We undermine law when we undermine our values.
As our profession emphasizes the Rule of Law, it is not always clear that the speaker and the listener mean the same thing. Most listeners at least perceive the concept of doing what the law requires and refraining from what it prohibits, subject to state enforcement. Meaningful conversations, however, only begin there.
Good faith and value-based norms make law and society work as much as rules enforced by compulsion. Legal process alone is insufficient. The process must be used consistently with its underlying values, supplemented by norms that fill the spaces where law does not necessarily control how we treat institutions or each other. We must maintain the discipline to do so, even when doing otherwise would advance our preferred positions.
Any era of our nation’s history provides numerous examples. A recent book, Spell Freedom by Elaine Weiss, illustrates the point through the Civil Rights Movement of the mid-20th Century. In part, the book traces where the law was clear, but actors resisting integration and equality defied the law deliberately. They refused to integrate schools in compliance with Brown v. Board of Education; refused to register Blacks to vote, or jailed or fired them for trying; refused to seat Black elected officials; abetted vigilantes; and manufactured charges and evidence against those who exercised constitutional rights, or committed violence against them and the journalists who covered them.
This litany of abuses chronicles the willful disregard of known law. In reaction, defiance of Brown led to one of the U.S. Supreme Court’s strongest defenses of law in Cooper v. Aaron, a per curiam sledgehammer to the nullification of constitutional rights. Even then, without full good faith compliance, resistance persisted.
Just as instructive are the instances described in the book where the color of legal process masked the breakdown of norms and values that failed the Rule of Law entirely. Government investigations equated integration with communism. Duly adopted laws banned NAACP membership. Injunctions issued ostensibly for public safety barred three or more people from discussing racial issues. Public schools closed to avoid integration. Literacy tests and poll taxes prevented voter registration. Prosecutorial discretion erased crimes motivated by racism. Gerrymandering diffused Black voting power.
Each of these measures purported to follow legal process. Each thus carried the veneer of legitimacy.

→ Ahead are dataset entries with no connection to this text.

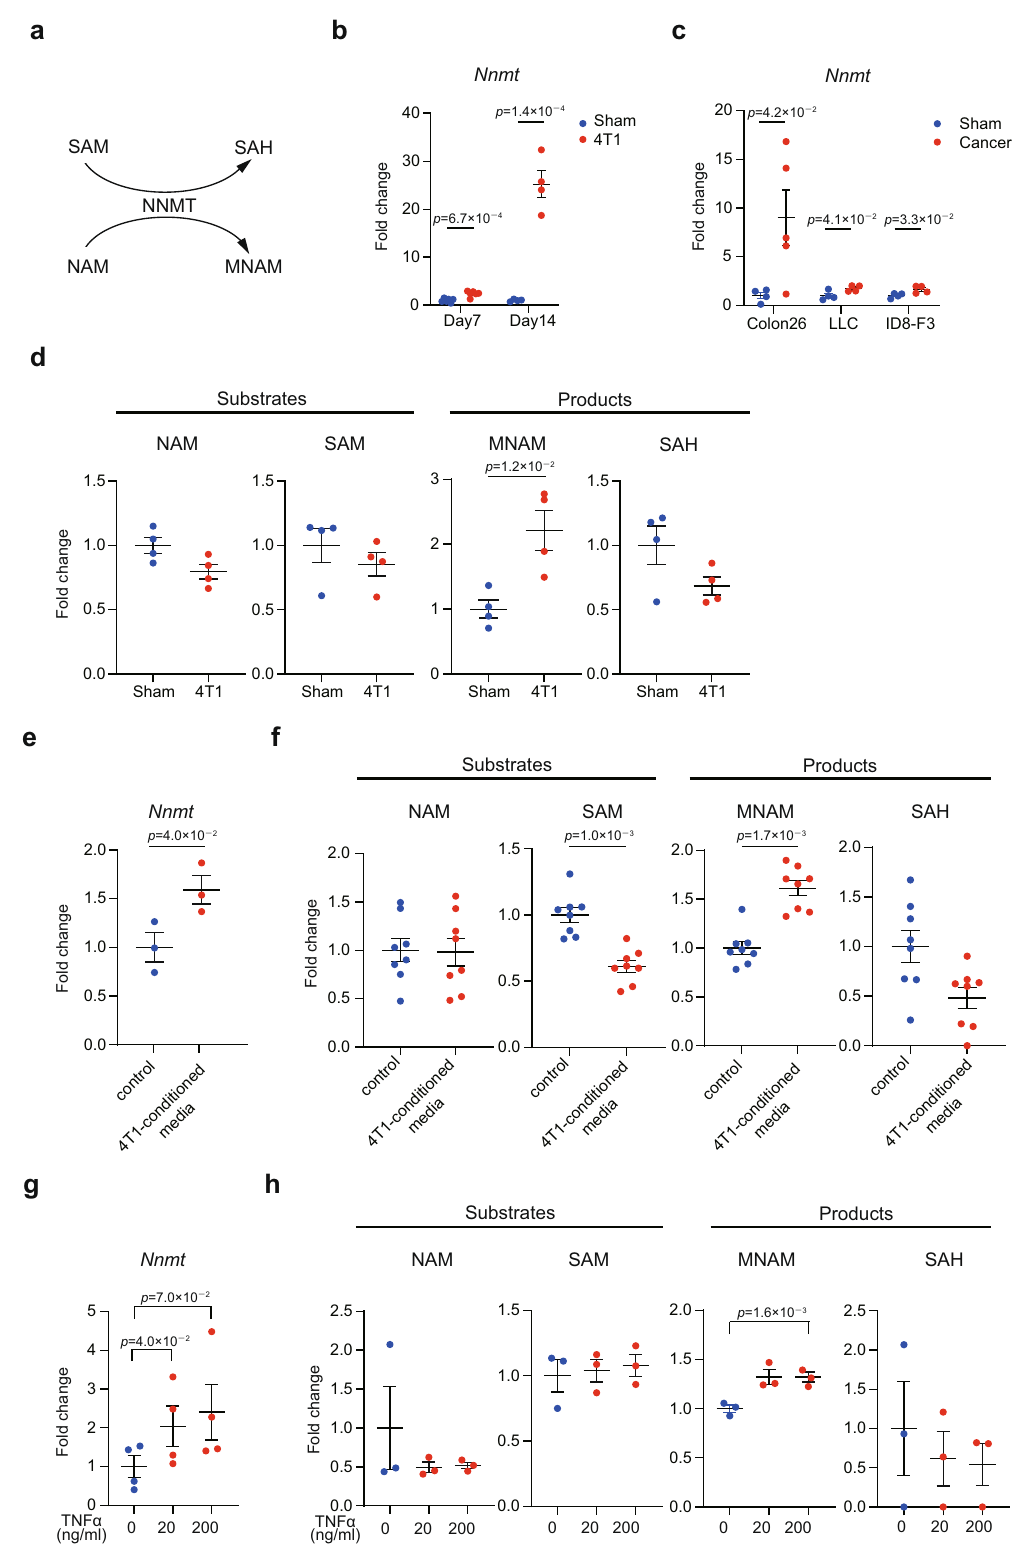
4T1 breast cancer-bearing condition (Supplementary Fig.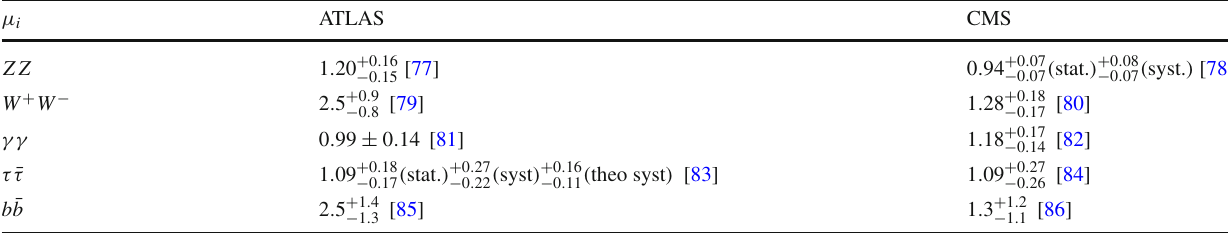
Table 1 Latest limits on the h -signal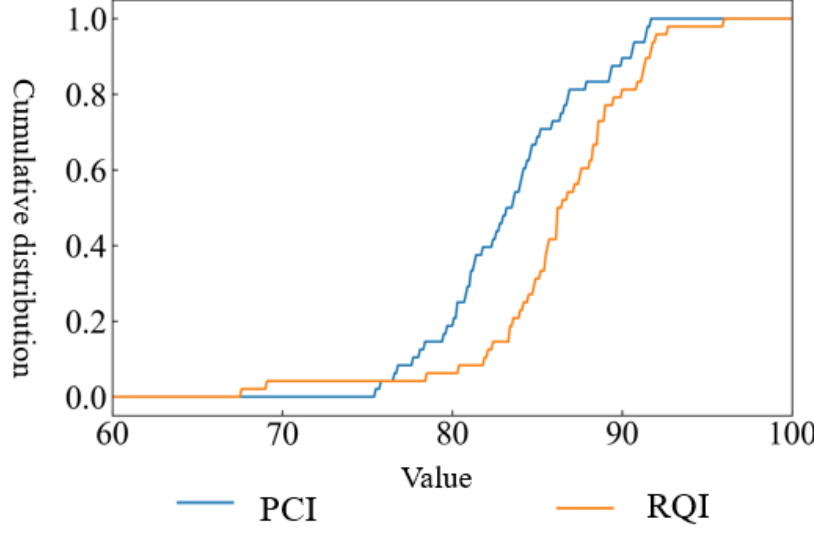
Figure 9. Continuity function diagram of the cumulative distribution of PCI and RQI.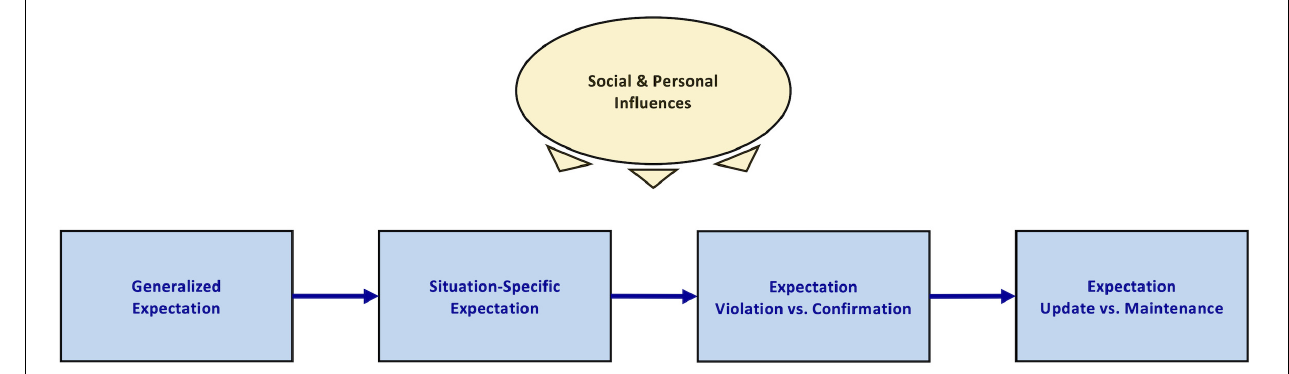
FIGURE 1 | Synopsis level (Level 0) of the ViolEx 2.0 model. Overall, the model aims to inform and facilitate research on the predictors and mechanisms of expectation update and maintenance, particularly in the context of expectation violations. Generalized expectations are expectations that individuals have about groups of similar situations and their potential outcomes. Given a particular situation, generalized expectations inform more concrete situation-specific expectations. Depending on whether the outcome of a situation is consistent with an expectation or not, this expectation is confirmed or violated, respectively. Following expectation violation (or confirmation), individuals may either update their expectation to increase consistency with the situational outcome or maintain their expectation. Identical expectations, situations, and situational outcomes may still result in differences in expectation updating or maintenance across occasions and across individuals, given moderating social and personal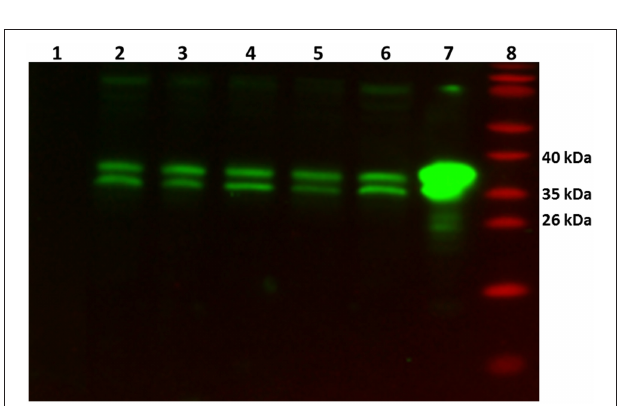
FIGURE 2 | Detection of the native GlnR protein in the cell lysate from S. coelicolor M145 cultivated under different defined nitrogen conditions. Western blot analysis of GlnR probed with anti-GlnR antibodies generated in rabbit (1:5000) and the secondary goat anti-rabbit antibodies conjugated with HRP (1:3000). Lane 1: cell lysate from glnR mutant grown in S-medium (200 µ g of total protein)—negative control, Lane 2–6: S. coelicolor M145 cell lysates (200 µ g of total protein, each). Cell lysates generated from cells grown in complex S-medium (Lane 2), in defined Evans medium with 5mM NH 4 Cl (Lane 3), 100mM NH 4 Cl (Lane 4), 5mM NaNO 3 (Lane 5), and 100mM NaNO 3 (Lane 6). Lane 7: cell lysate from the Strep-GlnR overexpression strain grown in S-medium—positive control. Lane 8: PageRuler Prestained Protein Ladder (Fermentas). Location of the GlnR with the estimated molecular masses of ∼ 35 and 38 kDa.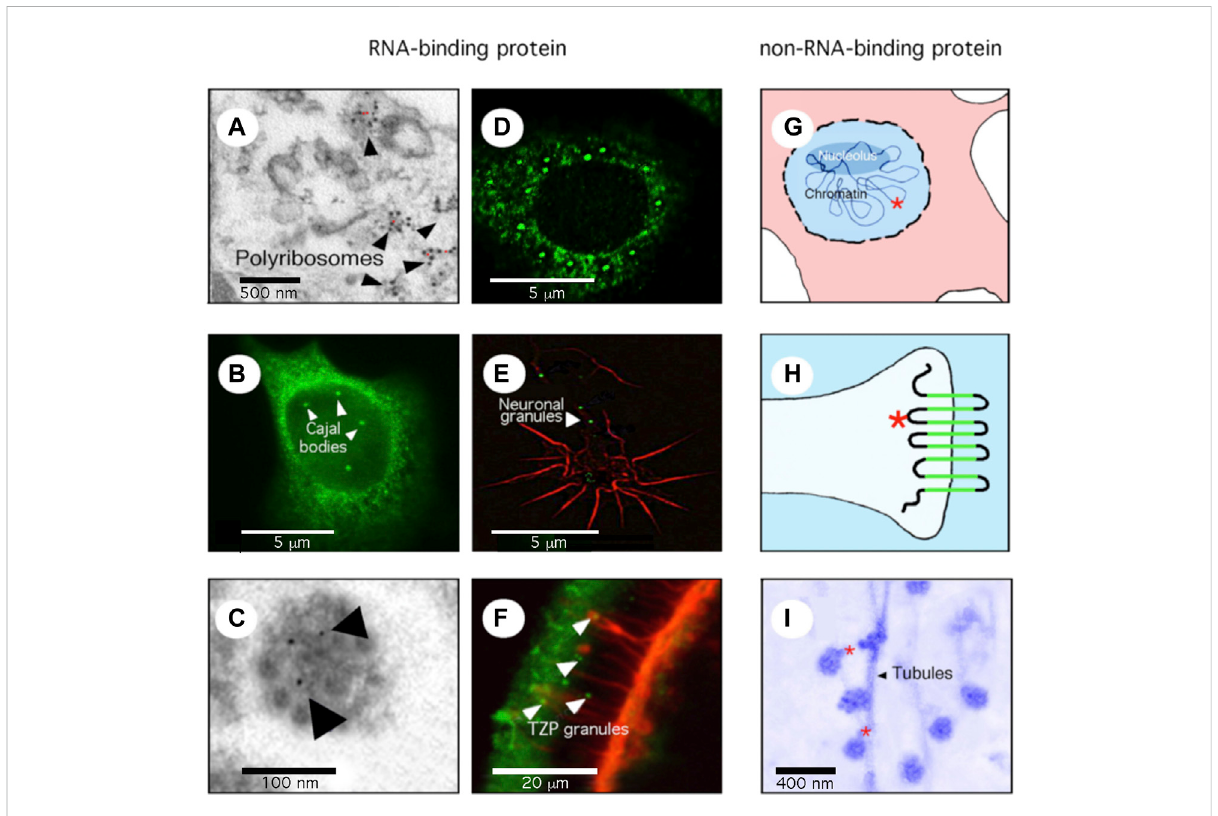
FIGURE 1 FMRP is a multifunctional protein. (A) the great majority of FMRP is associated with the translation machinery. Electron microscopy (EM) micrographyshowingFMRP (reddots)on polyribosomes. (B) A minorfraction ofFMRP, inthiscasethenuclearisoform 6,isdetected inCajal Bodies, site of splicing of pre-messenger RNA. (C) FMRP is present in compacted granules containing mRNA, travelling in neuronal dendrites/axons as seen by EM and immuno-gold labelling (indicated by arrows). (D) FMRP relocalizes to stress granules after arsenite treatments. (E) FMRP (green) in compacted granules delivered locally at the axonal growth cone (red). (F) FMRP (green) is present in RNA-granules translocated from cumulus cells totheoocytesthroughtranszonalprojections(red). (G) FMRP(redstar)isassociatedwithchromatinandisinvolvedinDNArepair. (H)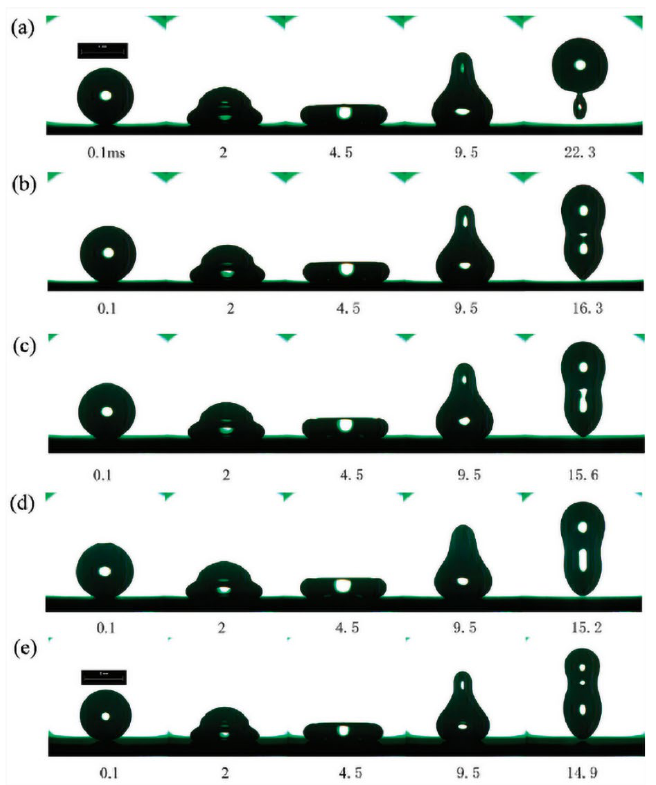
Figure 14. Schematic illustration for the result of high-speed camera methodology. Sequential images show the temporal evolution of the dynamic impact drop on different surfaces. The impact velocity was set up to 0.54 m/s, and then parts ( a – e ) represent drop events on the T 20 textured surfaces, respectively. Reprinted with permission from Ref. [128]. Copyright@2010,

None, however, were consistent with the Rule of Law. They betrayed the values supporting the exercise of lawful power. So did Plessy, the decision undone by Brown.
There are lessons here. The Civil Rights Movement responded actively, relying on a strong value system in ways state-sanctioned power did not. The movement’s insistence on free speech and assembly and its use of public and self-education, service, nonviolence, sacrifice, faith, and perseverance not only moved legal process in a better direction, but changed its implementing norms throughout society.
All generations have similar duties to respond to their own challenges. But we face growing obstacles to our capacity to exercise values in a similar way, some unavoidable and others self-imposed. We undermine the capacity to exercise our values when we do not study civics or humanities; when we erode academic freedom and treat universities solely as trade schools; when we isolate on screens or in routines that preclude public engagement; when we disconnect from thought in favor of machines; when we disregard experience, expertise, scientific method, and objectivity; when we allow independent journalism to fade away. And especially when facts are negotiable.
The Rule of Law depends on whether we, as a people, insist on good faith adherence to our core values and the mechanisms allowing their thoughtful examination.
Alan Abes is a partner at Dinsmore and the 2025-2026 CBA president.